Input material -
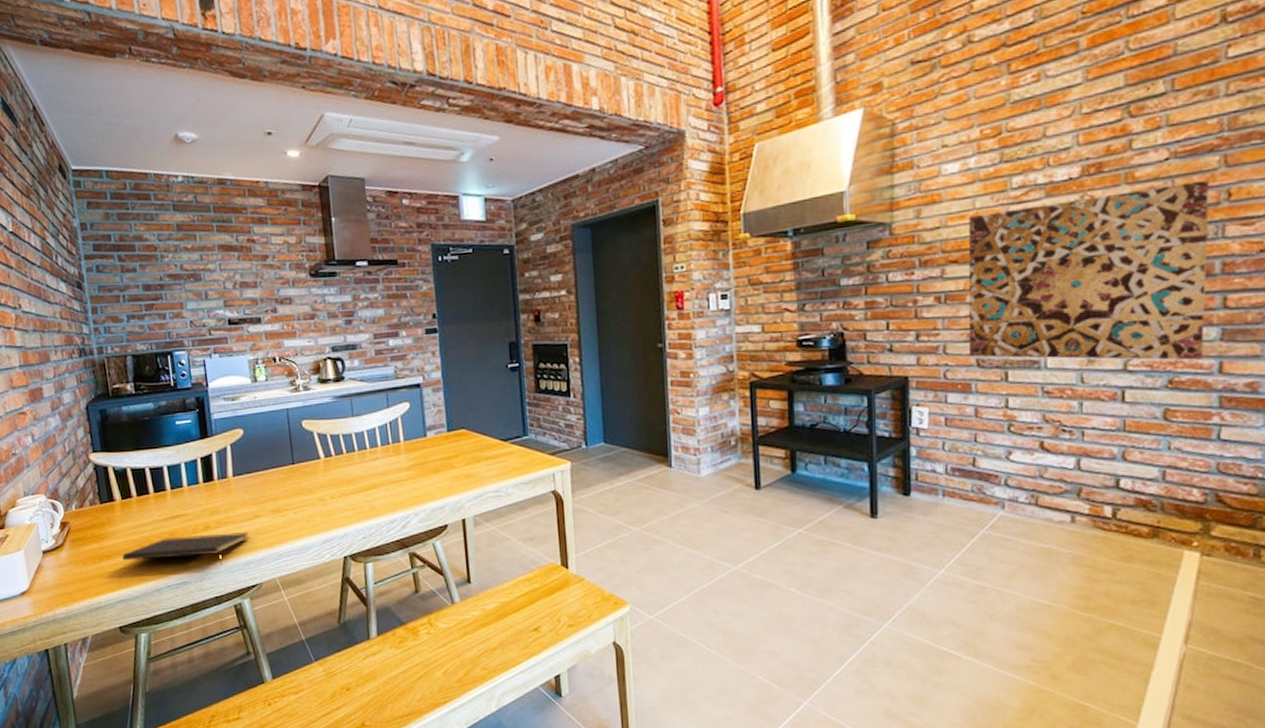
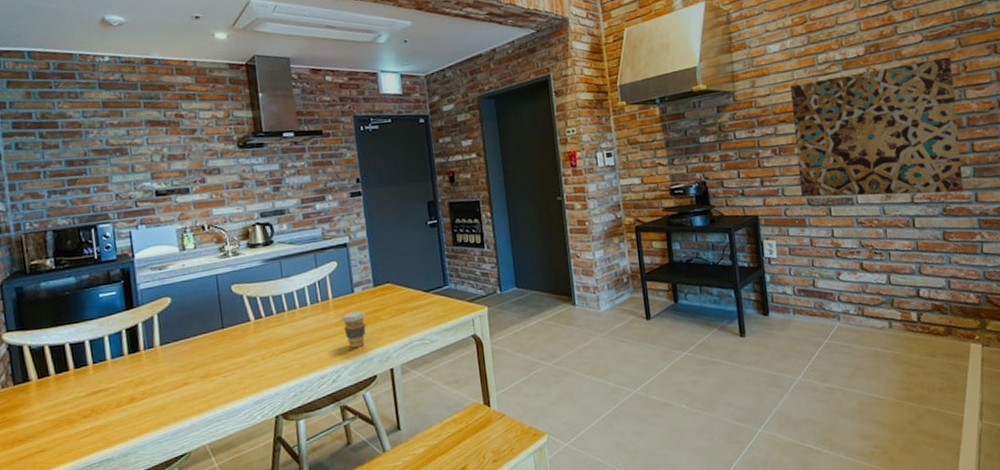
notepad: present [122,532,250,565] -> none [37,401,178,443]
coffee cup: none [412,455,438,495] -> present [341,310,366,349]

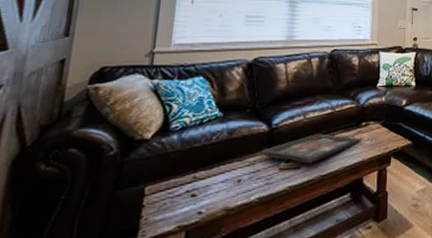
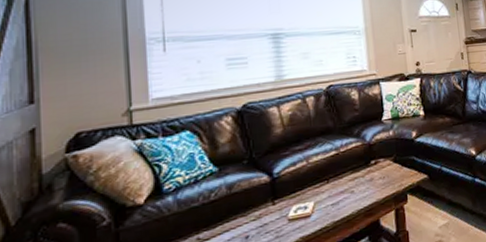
decorative tray: present [260,133,361,164] -> none [265,177,372,211]

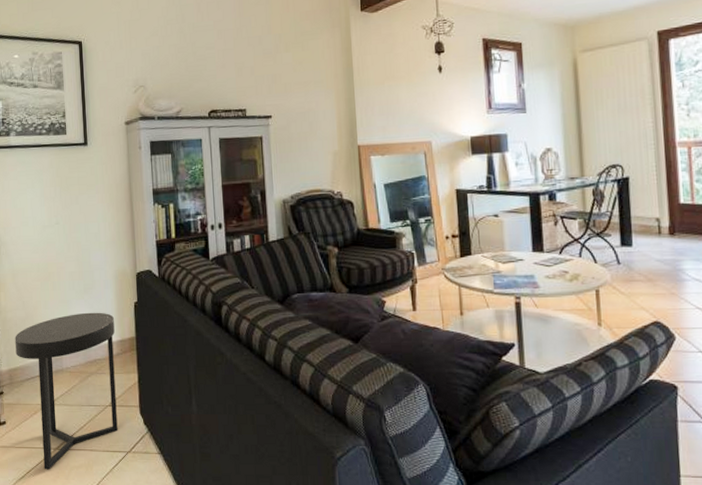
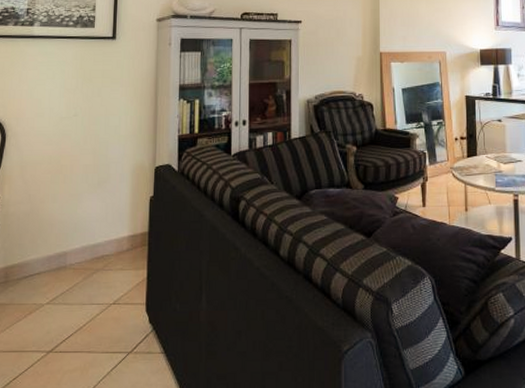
side table: present [15,312,118,470] -> none [15,206,127,375]

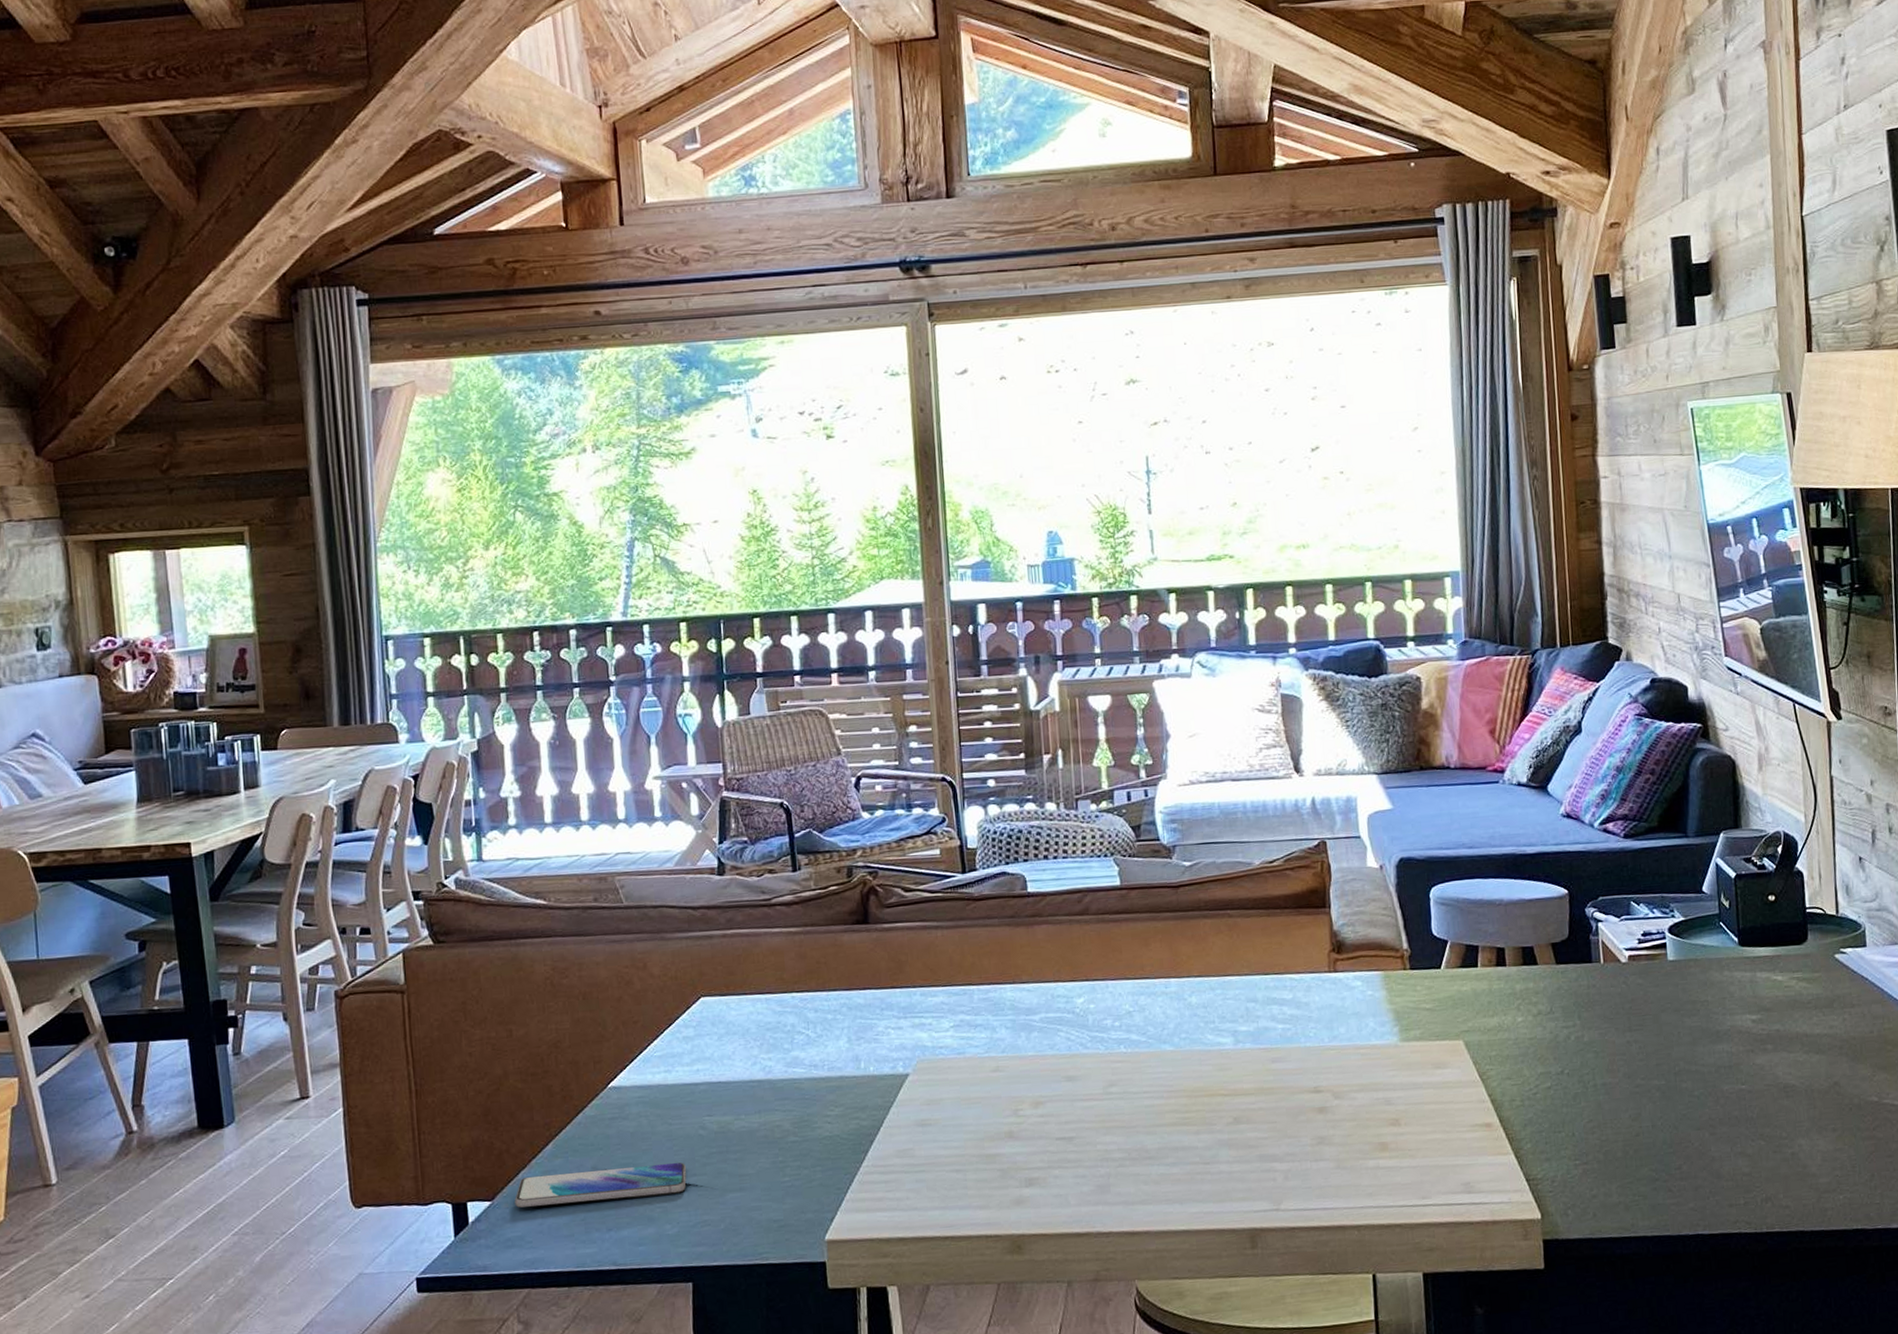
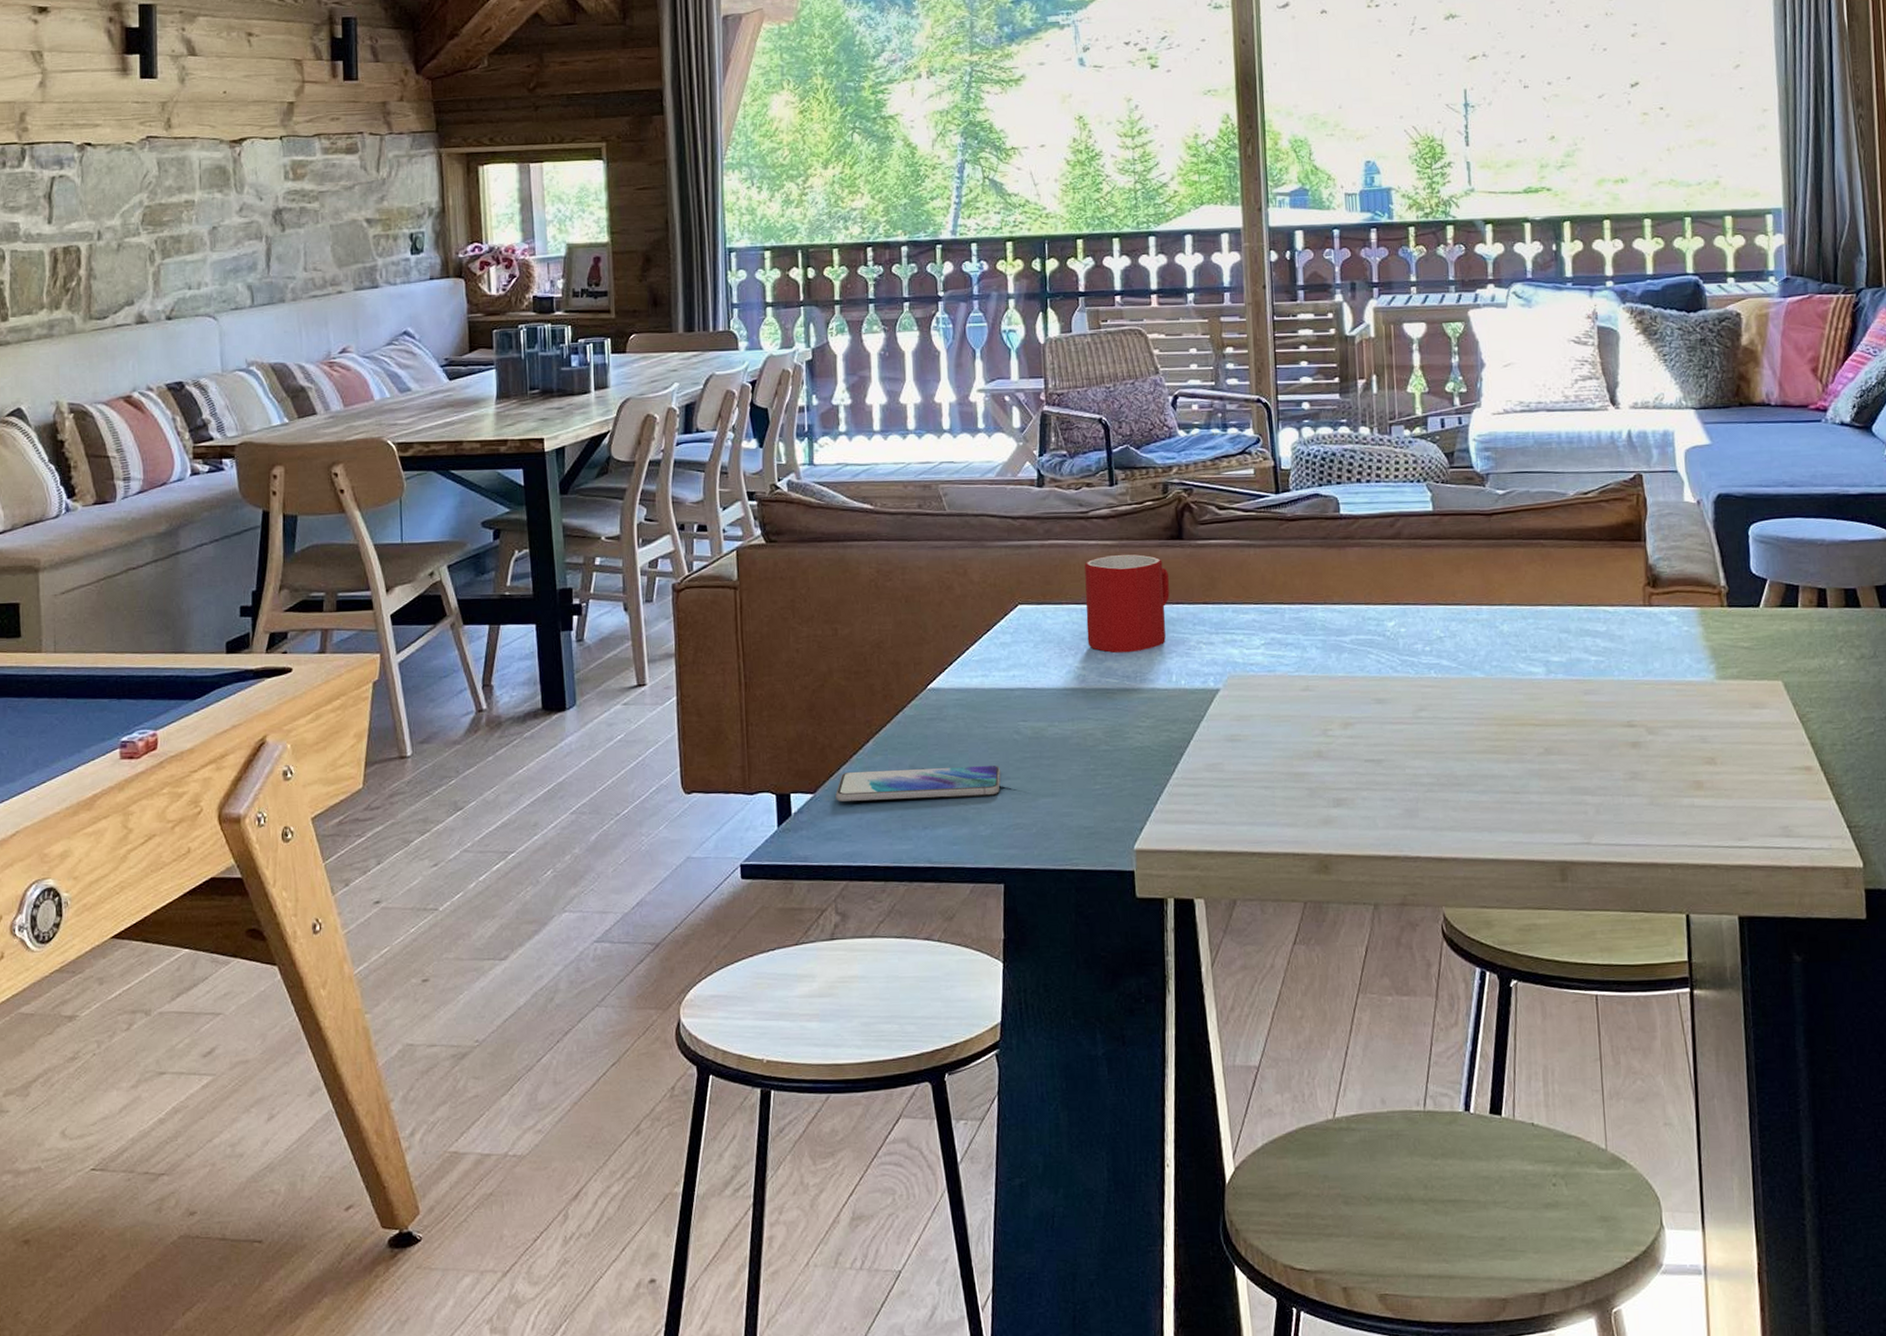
mug: none [768,940,856,1042] -> present [1084,554,1170,653]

Your assignment -
Copy out the records exactly. Do not include the pictures.

Result -
notepad: present [122,532,250,565] -> none [37,401,178,443]
coffee cup: none [412,455,438,495] -> present [341,310,366,349]

decorative tray: present [260,133,361,164] -> none [265,177,372,211]

side table: present [15,312,118,470] -> none [15,206,127,375]

mug: none [768,940,856,1042] -> present [1084,554,1170,653]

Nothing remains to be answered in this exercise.